▸ **Aim of the exercise**: Pull every line with the word "KiCad" out of the entries below.

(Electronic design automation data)
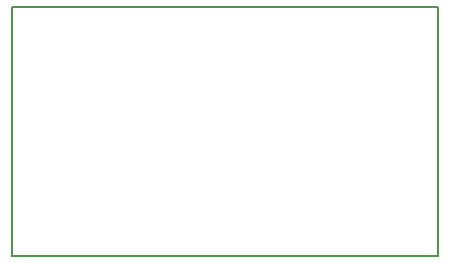
<source format=gbr>
G04 #@! TF.GenerationSoftware,KiCad,Pcbnew,5.0.0*
G04 #@! TF.CreationDate,2018-08-15T22:04:15+02:00*
G04 #@! TF.ProjectId,active_filter,6163746976655F66696C7465722E6B69,rev?*
G04 #@! TF.SameCoordinates,Original*
G04 #@! TF.FileFunction,Profile,NP*
%FSLAX46Y46*%
G04 Gerber Fmt 4.6, Leading zero omitted, Abs format (unit mm)*
G04 Created by KiCad (PCBNEW 5.0.0) date Wed Aug 15 22:04:15 2018*
%MOMM*%
%LPD*%
G01*
G04 APERTURE LIST*
%ADD10C,0.150000*%
G04 APERTURE END LIST*
D10*
X17780000Y-42926000D02*
X17780000Y-21844000D01*
X53848000Y-42926000D02*
X17780000Y-42926000D01*
X53848000Y-21844000D02*
X53848000Y-42926000D01*
X17780000Y-21844000D02*
X53848000Y-21844000D01*
M02*

</source>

▸ **Solution to the problem**:
G04 #@! TF.GenerationSoftware,KiCad,Pcbnew,5.0.0*
G04 Created by KiCad (PCBNEW 5.0.0) date Wed Aug 15 22:04:15 2018*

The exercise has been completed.